Last Wednesday’s shooting of Yehuda Glick wasn’t just another attempt to kill Jews. There were other Jews within a few feet of Glick when he was gunned down, but the murderer was only interested in killing Yehuda. Why was he so specifically targeted? He holds no political power. He has no army of followers. He runs a small non-profit organization, and he’s a sweet human being who has few if any personal enemies. This was an assassination attempt, but Yehuda is not a typical assassination target.

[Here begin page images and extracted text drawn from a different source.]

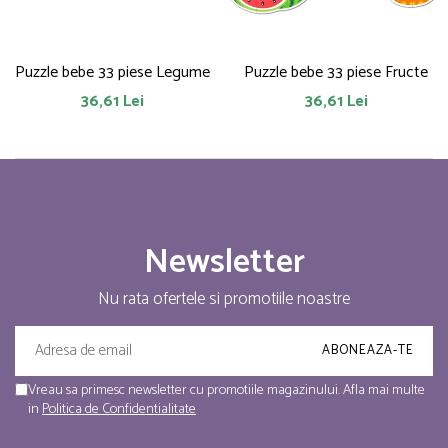
Puzzle bebe 33 piese Legume
Puzzle bebe 33 piese Fructe
36,61 Lei
36,61 Lei
Newsletter
Nu rata ofertele si promotiile noastre
Vreau sa primesc newsletter cu promotiile magazinului. Afla mai multe
in
Politica de Confidentialitate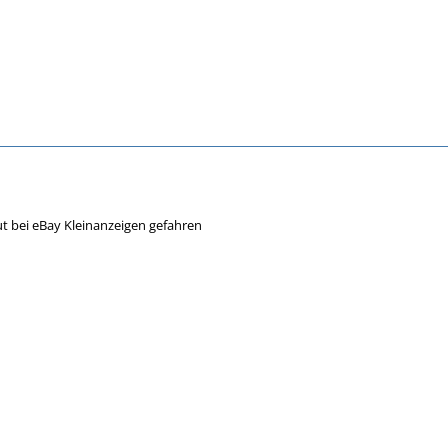
ut bei eBay Kleinanzeigen gefahren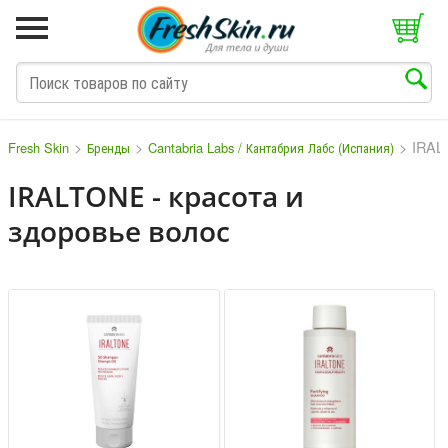
>
>
>
IRALT
Fresh Skin
Бренды
Cantabria Labs / Кантабрия Лабс (Испания)
IRALTONE - красота и
здоровье волос
M
N
O
P
Q
S
T
V
W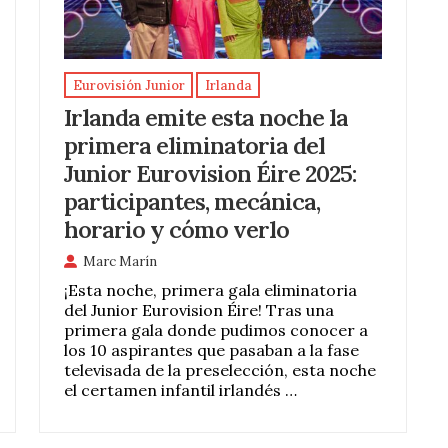
Eurovisión Junior
Irlanda
Irlanda emite esta noche la
primera eliminatoria del
Junior Eurovision Éire 2025:
participantes, mecánica,
horario y cómo verlo
Marc Marín
¡Esta noche, primera gala eliminatoria
del Junior Eurovision Éire! Tras una
primera gala donde pudimos conocer a
los 10 aspirantes que pasaban a la fase
televisada de la preselección, esta noche
el certamen infantil irlandés …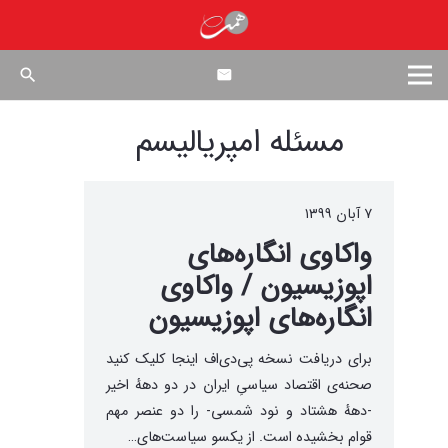
search
مسئله امپریالیسم
۷ آبان ۱۳۹۹
واکاوی انگاره‌های
اپوزیسیون / واکاوی
انگاره‌های اپوزیسیون
برای دریافت نسخه پی‌دی‌اف اینجا کلیک کنید
صحنه‌ی اقتصاد سیاسیِ ایران در دو دههٔ اخیر
-دههٔ هشتاد و نود شمسی- را دو عنصر مهم
قوام بخشیده‌ است. از یکسو سیاست‌های…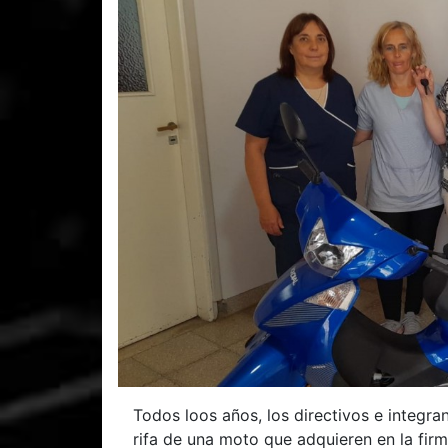
Todos loos años, los directivos e integra
rifa de una moto que adquieren en la fir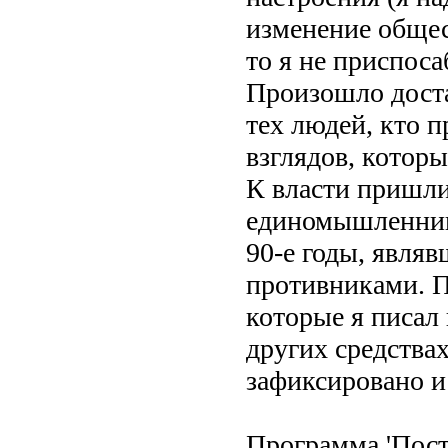
изменение общес
то я не приспос
Произошло доста
тех людей, кто п
взглядов, котор
К власти пришли
единомышленники
90-е годы, явля
противниками. П
которые я писал 
других средства
зафиксировано и
Программа 'Пост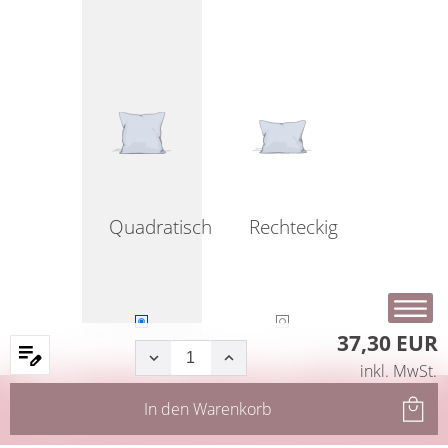
Quadratisch
Rechteckig
37,30 EUR
inkl. MwSt.
Startseite
Produkte
Filter
Service
In den
Warenkorb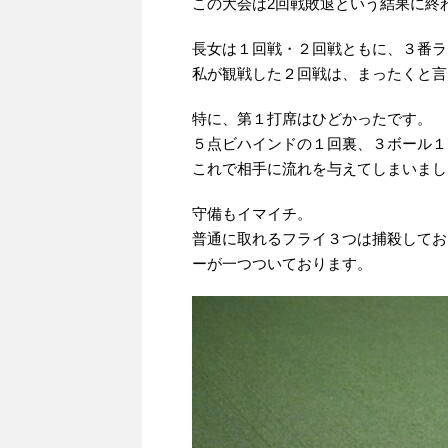
この大会は2回戦敗退という結果に終
長女は１回戦・２回戦ともに、３番ラ
私が観戦した２回戦は、まったくと言
特に、第１打席はひどかったです。
５点ビハインドの１回裏、３ボール１
これで相手に流れを与えてしまいまし
守備もイマイチ。
普通に取れるフライ３つは捕殺してお
ーが一つついております。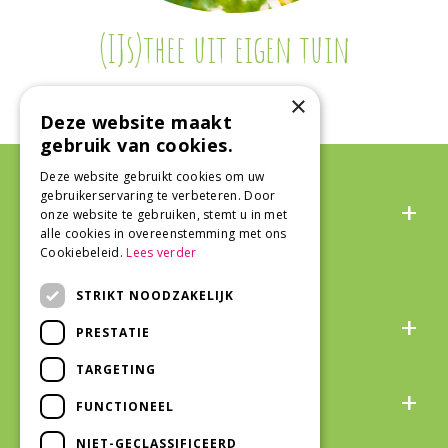
(IJs)thee uit eigen tuin
×
Deze website maakt
gebruik van cookies.
Deze website gebruikt cookies om uw
Algemeen
gebruikerservaring te verbeteren. Door
onze website te gebruiken, stemt u in met
alle cookies in overeenstemming met ons
Cookiebeleid.
Lees verder
STRIKT NOODZAKELIJK
Over ons
PRESTATIE
TARGETING
Snel naar
FUNCTIONEEL
NIET-GECLASSIFICEERD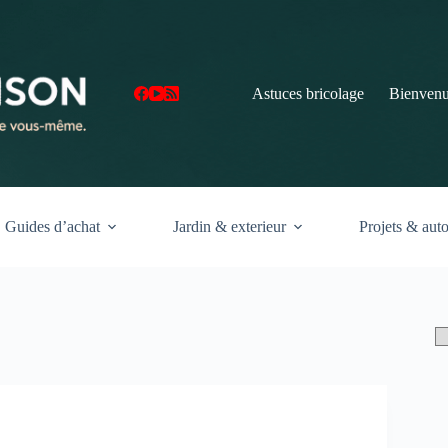
Astuces bricolage
Bienvenu
Guides d’achat
Jardin & exterieur
Projets & aut
Ca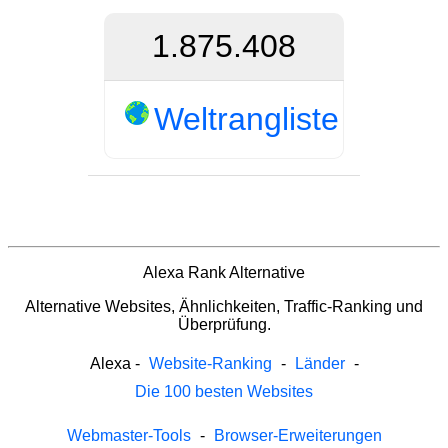
1.875.408
Weltrangliste
Alexa Rank Alternative
Alternative Websites, Ähnlichkeiten, Traffic-Ranking und
Überprüfung.
Alexa
-
Website-Ranking
-
Länder
-
Die 100 besten Websites
Webmaster-Tools
-
Browser-Erweiterungen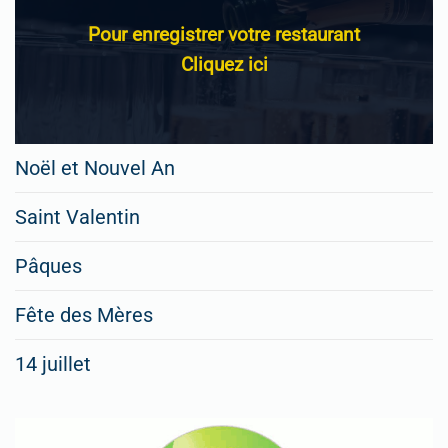
Pour enregistrer votre restaurant
Cliquez ici
Noël et Nouvel An
Saint Valentin
Pâques
Fête des Mères
14 juillet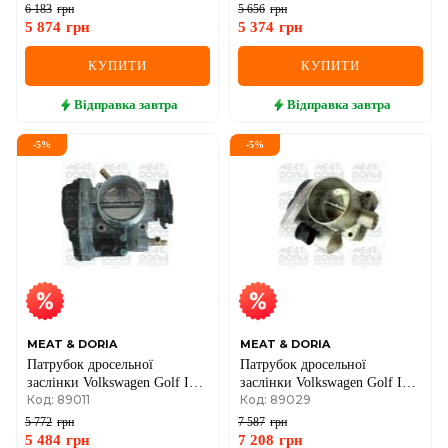
Škoda Octavia 1.4
6 183
грн
5 656
грн
5 874
грн
5 374
грн
КУПИТИ
КУПИТИ
Відправка
завтра
Відправка
завтра
-
5
%
-
5
%
MEAT & DORIA
MEAT & DORIA
Патрубок дросельної
Патрубок дросельної
заслінки Volkswagen Golf IV,
заслінки Volkswagen Golf IV,
Код: 89011
Код: 89029
Škoda Octavia, SEAT
Polo, Seat, Skoda Fabia 1.4/1.6
99–
5 772
грн
7 587
грн
5 484
грн
7 208
грн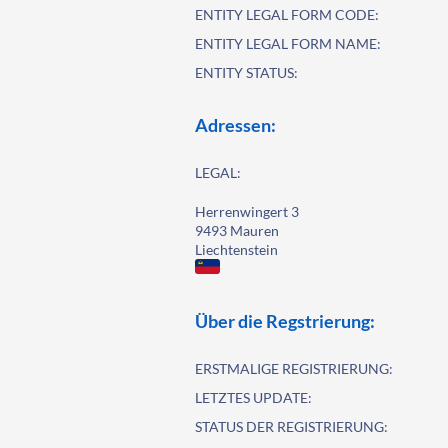
ENTITY LEGAL FORM CODE:
ENTITY LEGAL FORM NAME:
ENTITY STATUS:
Adressen:
LEGAL:
Herrenwingert 3
9493 Mauren
Liechtenstein
Über die Regstrierung:
ERSTMALIGE REGISTRIERUNG:
LETZTES UPDATE:
STATUS DER REGISTRIERUNG: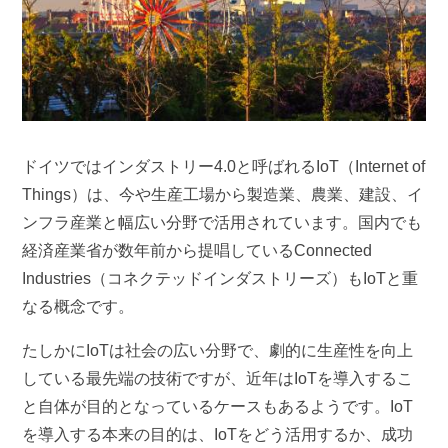
ドイツではインダストリー4.0と呼ばれるIoT（Internet of
Things）は、今や生産工場から製造業、農業、建設、イ
ンフラ産業と幅広い分野で活用されています。国内でも
経済産業省が数年前から提唱しているConnected
Industries（コネクテッドインダストリーズ）もIoTと重
なる概念です。
たしかにIoTは社会の広い分野で、劇的に生産性を向上
している最先端の技術ですが、近年はIoTを導入するこ
と自体が目的となっているケースもあるようです。IoT
を導入する本来の目的は、IoTをどう活用するか、成功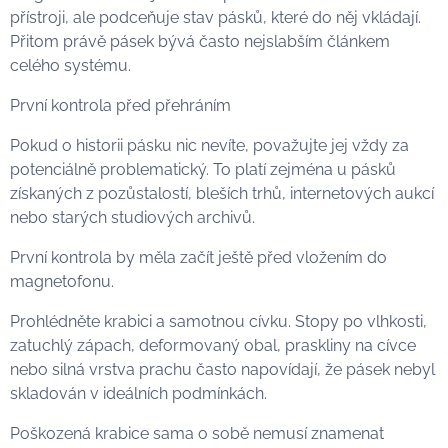
přístroji, ale podceňuje stav pásků, které do něj vkládají.
Přitom právě pásek bývá často nejslabším článkem
celého systému.
První kontrola před přehráním
Pokud o historii pásku nic nevíte, považujte jej vždy za
potenciálně problematický. To platí zejména u pásků
získaných z pozůstalostí, bleších trhů, internetových aukcí
nebo starých studiových archivů.
První kontrola by měla začít ještě před vložením do
magnetofonu.
Prohlédněte krabici a samotnou cívku. Stopy po vlhkosti,
zatuchlý zápach, deformovaný obal, praskliny na cívce
nebo silná vrstva prachu často napovídají, že pásek nebyl
skladován v ideálních podmínkách.
Poškozená krabice sama o sobě nemusí znamenat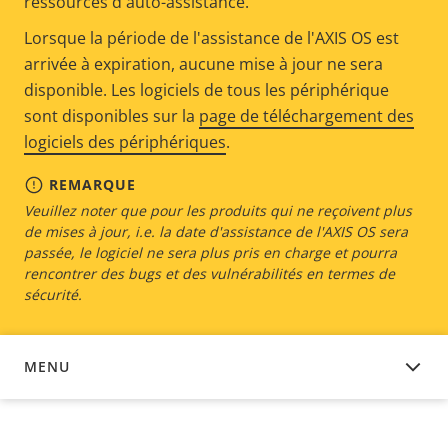
ressources d'auto-assistance.
Lorsque la période de l'assistance de l'AXIS OS est
arrivée à expiration, aucune mise à jour ne sera
disponible. Les logiciels de tous les périphérique
sont disponibles sur la
page de téléchargement des
logiciels des périphériques
.
REMARQUE
Veuillez noter que pour les produits qui ne reçoivent plus
de mises à jour, i.e. la date d'assistance de l'AXIS OS sera
passée, le logiciel ne sera plus pris en charge et pourra
rencontrer des bugs et des vulnérabilités en termes de
sécurité.
MENU
LOGICIEL DU DISPOSITIF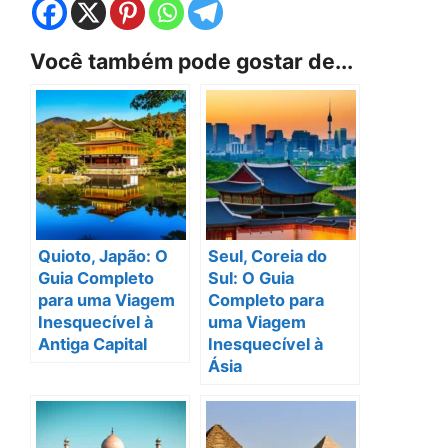
Você também pode gostar de...
Quioto, Japão: O
Seul, Coreia do
Guia Completo
Sul: O Guia
para uma Viagem
Completo para
Inesquecível à
uma Viagem
Antiga Capital
Inesquecível à
Ásia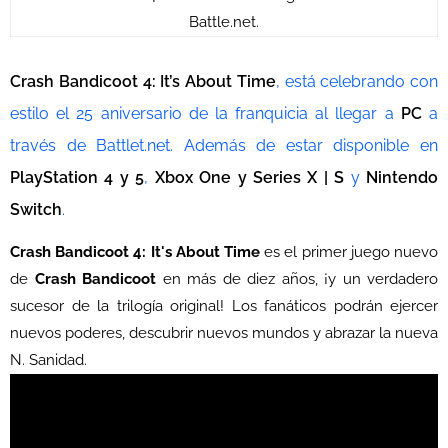
Battle.net.
Crash Bandicoot 4: It’s About Time
, está celebrando con
estilo el 25 aniversario de la franquicia al llegar a
PC
a
través de Battlet.net. Además de estar disponible en
PlayStation 4 y 5
,
Xbox One y Series X | S
y
Nintendo
Switch
.
Crash Bandicoot 4: It's About Time
es el primer juego nuevo
de
Crash Bandicoot
en más de diez años, ¡y un verdadero
sucesor de la trilogía original! Los fanáticos podrán ejercer
nuevos poderes, descubrir nuevos mundos y abrazar la nueva
N. Sanidad.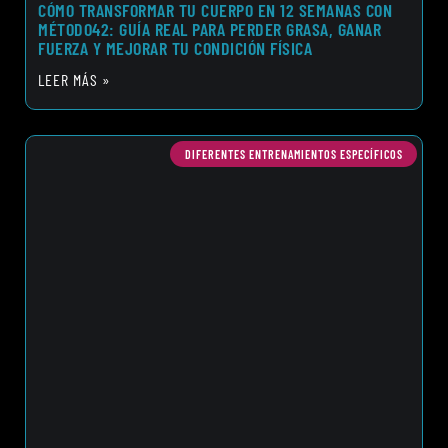
CÓMO TRANSFORMAR TU CUERPO EN 12 SEMANAS CON
MÉTODO42: GUÍA REAL PARA PERDER GRASA, GANAR
FUERZA Y MEJORAR TU CONDICIÓN FÍSICA
LEER MÁS »
DIFERENTES ENTRENAMIENTOS ESPECÍFICOS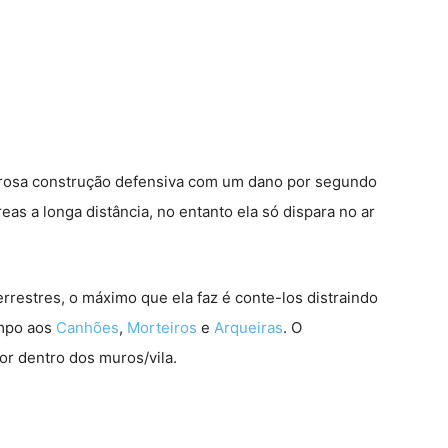
rosa construção defensiva com um dano por segundo
eas a longa distância, no entanto ela só dispara no ar
rrestres, o máximo que ela faz é conte-los distraindo
empo aos
Canhões
,
Morteiros
e
Arqueiras
. O
r dentro dos muros/vila.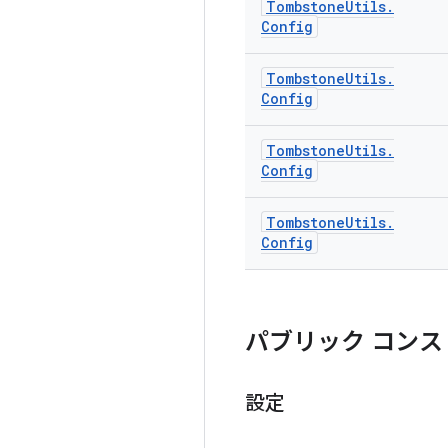
Tombstone
Utils
.
Config
Tombstone
Utils
.
Config
Tombstone
Utils
.
Config
Tombstone
Utils
.
Config
パブリック コンス
設定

At the Temple Mount Conference Wednesday night, Moshe Feiglin made the point that our enemies actually know us far better than we know ourselves. They know that “He who controls the Temple Mount controls the Land.” They know the depth of our connection to Har Habayit, the Temple Mount, and that scares them more than all our military and police forces.
Yehudah Glick was a target because he was focused on the point of greatest leverage in our conflict with our enemies. He embodies the Jewish connection to the Temple Mount. His attempted assassination should confirm our conviction that regaining our sovereignty there is truly the central issue of our time.
Many people at the conference spoke about the ongoing and so far unsuccessful battles with the authorities to allow us to pray on our holy site. Moshe Feiglin made the point that shortly after he becomes Prime Minister, our right to pray there will be guaranteed. The battles will be over.
I suspect that here, too, our enemies know us and the power of our prayer on that site better than we do. They feel that our presence and our prayers on the Temple Mount are very threatening to their entire position. They are probably right. Every Jew who goes up and prays to G-d there is probably striking a major blow against the forces of darkness.
The Dome of the Rock is an area that is Halachically off limits to Jews – unless, like the paratroopers in 1967, you’re a Jewish warrior fighting to conquer Har Habayit on behalf of our nation. Moshe Feiglin is our warrior. His weapons are his status as a representative of the Israeli Knesset, his air of authority, and his power of prayer.